So last night I tweeted about getting an email about a reality show that’s looking for a female soldier/mom. The show is something about the hardest working moms in America. Which is cool. I think it would be good for folks to see what some mom’s go through.

Just not me.

I politely emailed the casting agent who contacted me and said thanks but no thanks. Oddly enough, there were tons of folks telling me I should go for it. It’s a huge potential platform (for all those books I haven’t managed to sell). It’s a good opportunity. I could be a role model (better than Heidi Montag).

All of that is true, for the most part (I highly doubt I am a role model for anything other than the definition of insanity). It would be a good opportunity for book sales. It would help build a platform. But it would probably destroy not only my family, it would wreck my career and my self esteem. I don’t watch a lot of reality tv, but the snippets I’ve seen from a few shows are always high drama. There is enough stress in my life just getting the kids out the door to make it to formation on time. The last thing I need is a camera in my 3 year old’s face when she’s melting down as we’re walking out the door. The last thing I want to see is me losing my patience and having CPS show up because of something they see on the tv.

I’m a writer. I’m a soldier and I’m a mom. I’m not a TV star. While every author hopes to be on Oprah someday, that would be about the extent of it. I was offered a chance to work on a phenomenal project earlier this year but I had to decline because it would have taken me away from my family right after I’d gotten home from Iraq. I regret having to turn that project down because it’s going to be awesome but at the end of it all, the project will go on with the other writer and will have just as much impact as it would have without me.

The TV show would have been fun, at least to start. It’s kind of neat when you think that people might want to see what my life is like. But really, I’m just like every other mom out there: stressed out, busy, and trying to keep all the balls in the air while ensure my children are prepared to face the world.

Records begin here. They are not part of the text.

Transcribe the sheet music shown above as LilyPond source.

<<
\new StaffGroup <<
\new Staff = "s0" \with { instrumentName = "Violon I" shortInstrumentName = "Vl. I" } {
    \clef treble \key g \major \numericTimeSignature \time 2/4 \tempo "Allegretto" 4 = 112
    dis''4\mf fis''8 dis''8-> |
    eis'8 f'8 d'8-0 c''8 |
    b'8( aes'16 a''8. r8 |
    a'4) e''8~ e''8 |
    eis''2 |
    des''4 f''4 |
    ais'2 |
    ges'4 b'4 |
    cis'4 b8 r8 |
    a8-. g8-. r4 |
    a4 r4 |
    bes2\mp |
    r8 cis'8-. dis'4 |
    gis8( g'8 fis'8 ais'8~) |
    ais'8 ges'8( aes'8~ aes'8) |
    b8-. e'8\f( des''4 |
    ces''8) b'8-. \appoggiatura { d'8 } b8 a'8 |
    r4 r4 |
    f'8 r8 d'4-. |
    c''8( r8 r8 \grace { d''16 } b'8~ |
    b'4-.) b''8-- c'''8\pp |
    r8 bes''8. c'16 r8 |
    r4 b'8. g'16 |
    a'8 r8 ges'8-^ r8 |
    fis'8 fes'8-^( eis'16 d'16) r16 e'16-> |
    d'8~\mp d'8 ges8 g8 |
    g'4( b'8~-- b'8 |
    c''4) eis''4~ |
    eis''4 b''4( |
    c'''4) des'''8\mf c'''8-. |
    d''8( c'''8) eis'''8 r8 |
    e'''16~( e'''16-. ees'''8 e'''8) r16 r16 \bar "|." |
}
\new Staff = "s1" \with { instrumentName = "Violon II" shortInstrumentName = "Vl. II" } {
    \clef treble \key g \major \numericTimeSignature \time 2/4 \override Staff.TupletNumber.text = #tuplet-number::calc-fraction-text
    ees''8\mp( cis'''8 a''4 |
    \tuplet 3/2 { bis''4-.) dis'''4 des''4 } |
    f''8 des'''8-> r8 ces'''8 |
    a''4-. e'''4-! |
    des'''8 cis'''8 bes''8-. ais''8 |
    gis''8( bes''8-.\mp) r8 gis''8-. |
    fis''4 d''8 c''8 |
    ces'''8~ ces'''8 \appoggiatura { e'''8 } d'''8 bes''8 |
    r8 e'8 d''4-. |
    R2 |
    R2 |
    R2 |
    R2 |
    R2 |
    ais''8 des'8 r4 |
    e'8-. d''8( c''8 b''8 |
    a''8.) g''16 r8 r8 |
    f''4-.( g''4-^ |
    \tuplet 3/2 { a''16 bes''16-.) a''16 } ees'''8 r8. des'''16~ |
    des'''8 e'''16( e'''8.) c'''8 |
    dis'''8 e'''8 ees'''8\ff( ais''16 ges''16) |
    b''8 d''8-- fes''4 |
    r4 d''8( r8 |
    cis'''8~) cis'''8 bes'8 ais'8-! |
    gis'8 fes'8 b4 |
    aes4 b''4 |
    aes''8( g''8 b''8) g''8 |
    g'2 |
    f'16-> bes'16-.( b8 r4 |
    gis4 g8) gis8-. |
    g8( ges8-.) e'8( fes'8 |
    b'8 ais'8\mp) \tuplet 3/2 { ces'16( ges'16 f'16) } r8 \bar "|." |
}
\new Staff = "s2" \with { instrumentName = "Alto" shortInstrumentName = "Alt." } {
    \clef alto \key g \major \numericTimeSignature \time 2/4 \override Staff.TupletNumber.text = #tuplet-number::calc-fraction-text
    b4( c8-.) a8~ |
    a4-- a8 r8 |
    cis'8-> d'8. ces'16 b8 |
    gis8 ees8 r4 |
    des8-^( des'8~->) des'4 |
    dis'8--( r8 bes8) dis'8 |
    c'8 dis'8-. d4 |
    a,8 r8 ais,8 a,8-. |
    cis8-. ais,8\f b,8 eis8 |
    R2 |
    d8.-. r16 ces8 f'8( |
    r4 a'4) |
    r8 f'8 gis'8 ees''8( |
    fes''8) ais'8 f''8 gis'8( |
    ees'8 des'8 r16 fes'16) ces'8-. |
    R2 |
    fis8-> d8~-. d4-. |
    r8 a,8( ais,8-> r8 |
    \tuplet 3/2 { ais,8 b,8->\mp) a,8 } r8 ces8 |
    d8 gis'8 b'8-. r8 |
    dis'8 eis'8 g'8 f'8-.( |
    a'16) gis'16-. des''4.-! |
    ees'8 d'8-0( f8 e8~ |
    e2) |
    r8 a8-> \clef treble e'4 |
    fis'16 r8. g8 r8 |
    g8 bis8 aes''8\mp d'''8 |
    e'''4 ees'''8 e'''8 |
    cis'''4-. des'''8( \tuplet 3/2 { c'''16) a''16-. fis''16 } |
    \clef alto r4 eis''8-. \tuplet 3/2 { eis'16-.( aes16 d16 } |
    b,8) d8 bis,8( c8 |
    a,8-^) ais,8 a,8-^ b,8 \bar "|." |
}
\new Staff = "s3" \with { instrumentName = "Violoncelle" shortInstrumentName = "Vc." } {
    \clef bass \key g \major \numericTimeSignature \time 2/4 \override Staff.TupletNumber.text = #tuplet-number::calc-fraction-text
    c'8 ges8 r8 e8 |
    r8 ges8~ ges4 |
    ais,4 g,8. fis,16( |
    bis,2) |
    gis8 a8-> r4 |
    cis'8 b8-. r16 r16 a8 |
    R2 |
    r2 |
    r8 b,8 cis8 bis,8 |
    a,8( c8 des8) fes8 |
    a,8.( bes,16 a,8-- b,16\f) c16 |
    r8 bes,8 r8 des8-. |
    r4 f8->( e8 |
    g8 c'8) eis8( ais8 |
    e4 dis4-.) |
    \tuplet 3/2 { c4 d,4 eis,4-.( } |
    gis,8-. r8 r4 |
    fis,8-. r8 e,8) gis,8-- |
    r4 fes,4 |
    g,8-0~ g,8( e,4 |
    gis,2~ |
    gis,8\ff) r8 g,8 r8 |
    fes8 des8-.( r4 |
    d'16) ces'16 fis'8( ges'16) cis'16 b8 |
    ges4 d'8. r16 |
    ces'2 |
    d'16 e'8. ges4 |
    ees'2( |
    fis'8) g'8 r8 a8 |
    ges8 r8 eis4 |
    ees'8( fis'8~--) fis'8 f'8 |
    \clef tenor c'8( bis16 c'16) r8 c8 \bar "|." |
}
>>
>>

Putting them on TV would not be the best way to do that.

And the impact would not only be on my kids. I’m getting ready to take command of a signal company. My soldiers deserve me coming on board, ready to lead, challenge and mentally prepare them for the next deployment. How on earth would I accomplish that if there were cameras in our company training meetings? How effective would that be, all so I could have my 15 minutes of fame?

No, the TV show might be fun if there wasn’t a war going on. But there is and there is too much upheaval in my life and my soldier’s lives to compound it with a tv camera in their faces.